#### [Problem to solve]
All lines from the one containing "line: (226, 581) -> (486, 790), moved" through the end of the data below must be reproduced exactly, and no others.
++++ Input material ++++
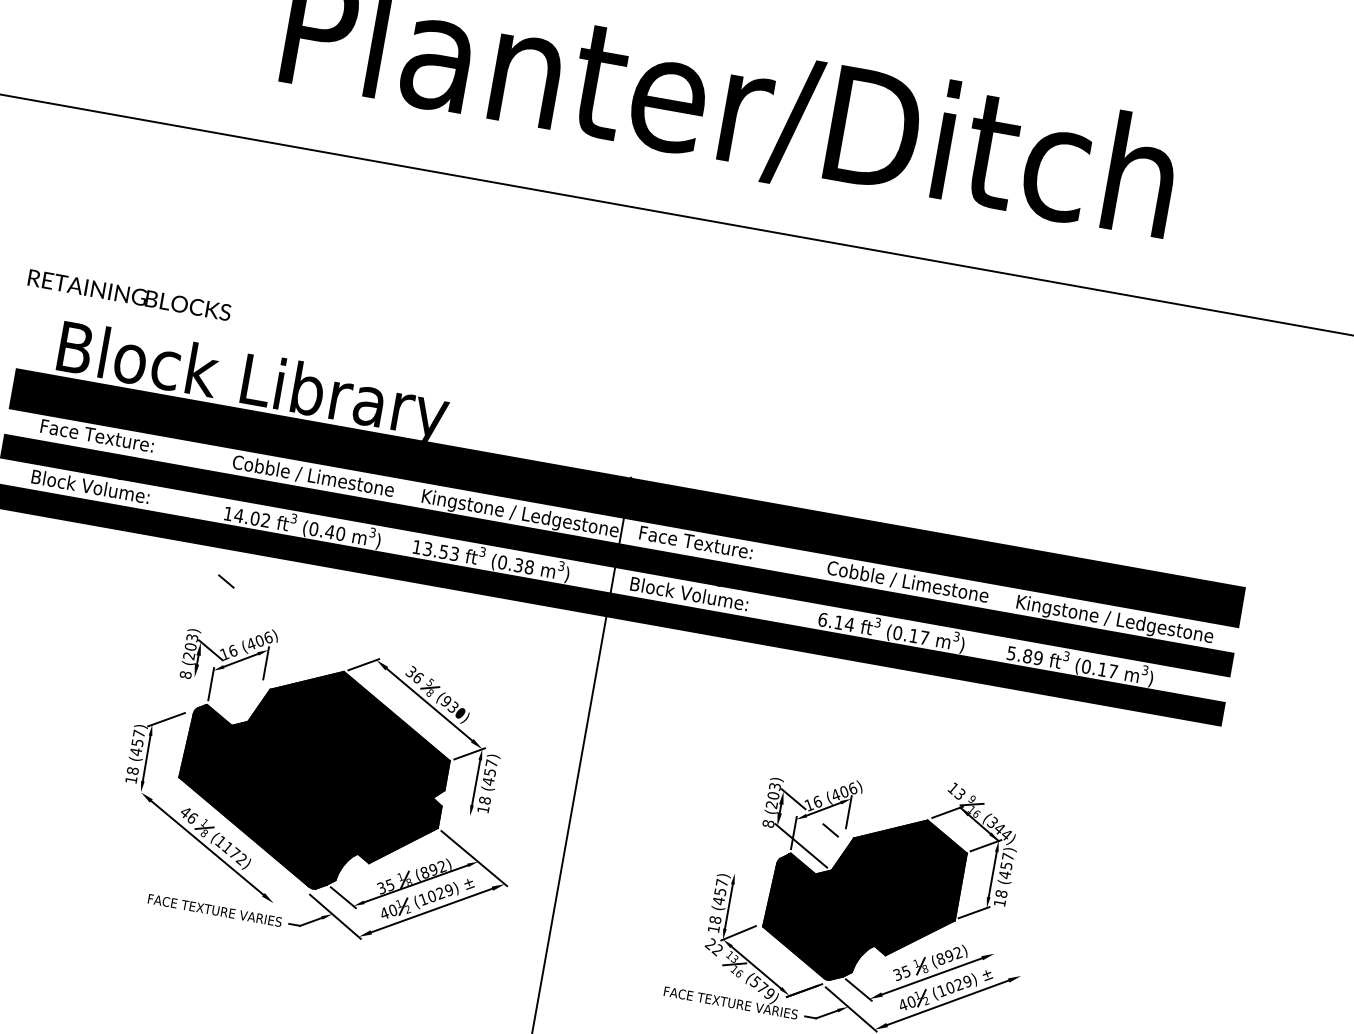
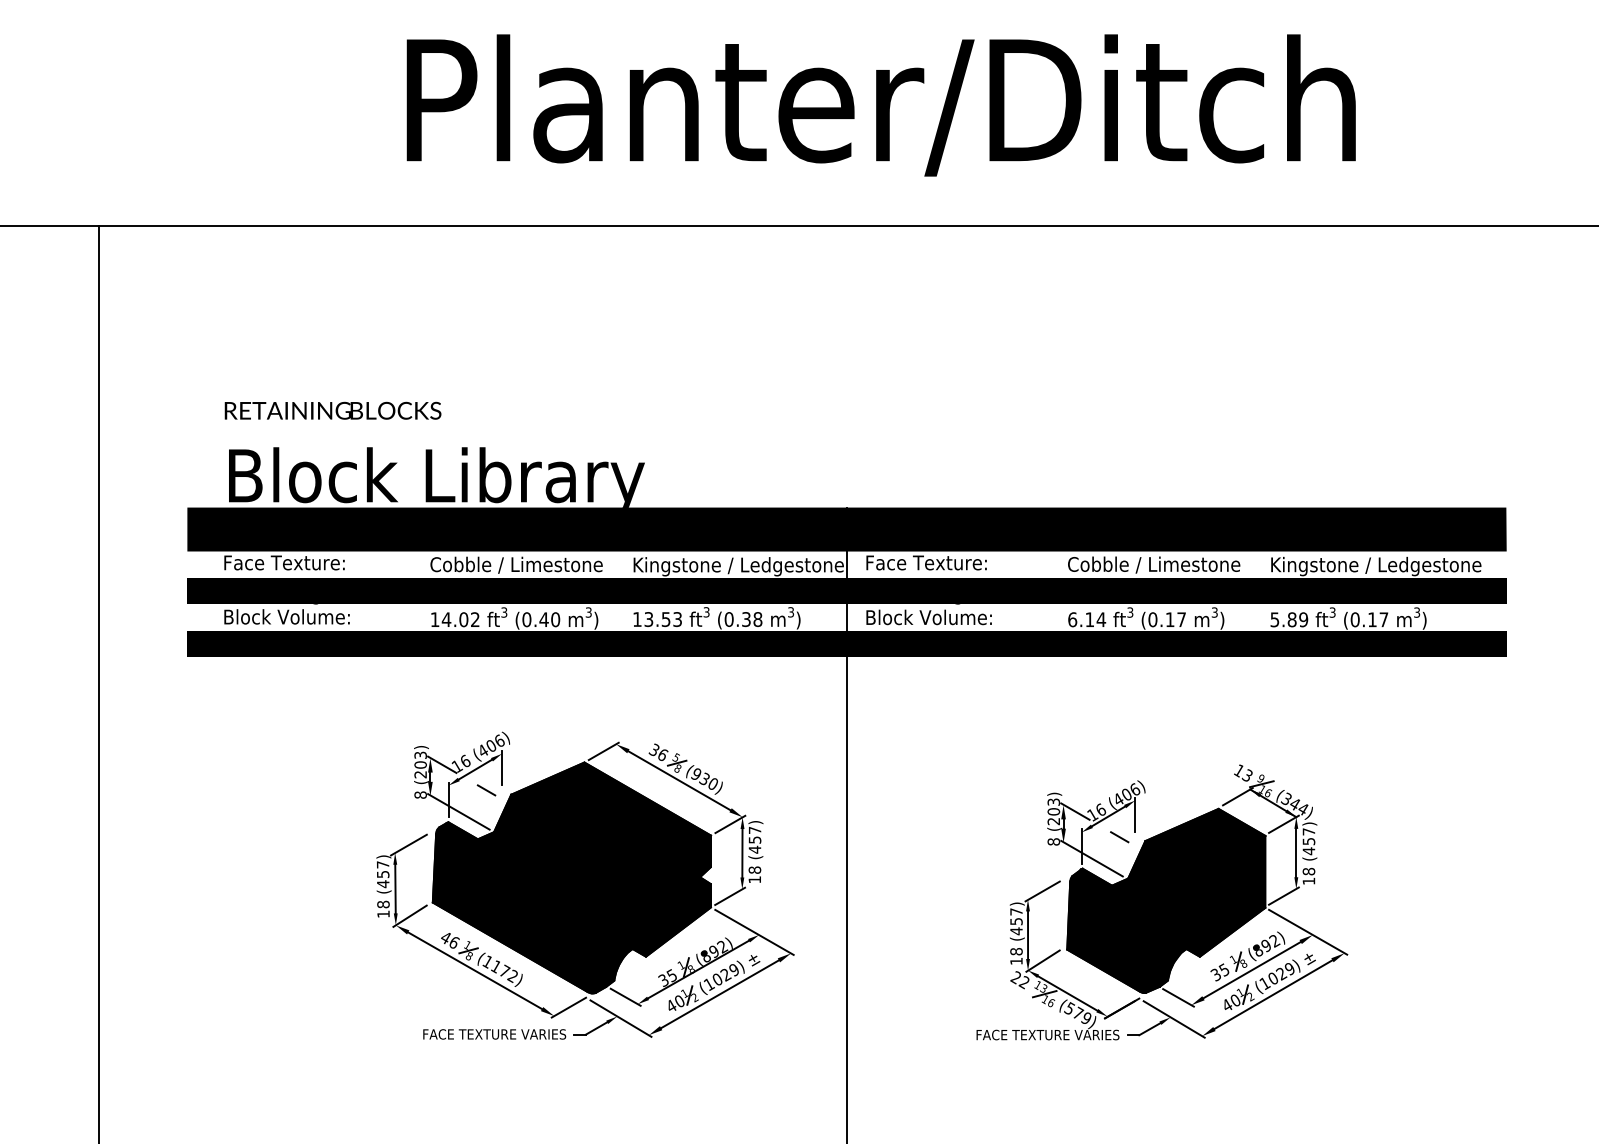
text: (129, 294) -> (332, 410), moved
line: (226, 581) -> (486, 790), moved
line: (218, 696) -> (458, 811), added
line: (155, 785) -> (409, 915), added
line: (458, 820) -> (730, 895), added
line: (749, 868) -> (1042, 891), added
line: (288, 897) -> (568, 1007), added
line: (991, 949) -> (1308, 931), added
++++
#### [Reply to the exercise]
line: (226, 581) -> (486, 790), moved
line: (218, 696) -> (458, 811), added
line: (155, 785) -> (409, 915), added
line: (458, 820) -> (730, 895), added
line: (749, 868) -> (1042, 891), added
line: (288, 897) -> (568, 1007), added
line: (991, 949) -> (1308, 931), added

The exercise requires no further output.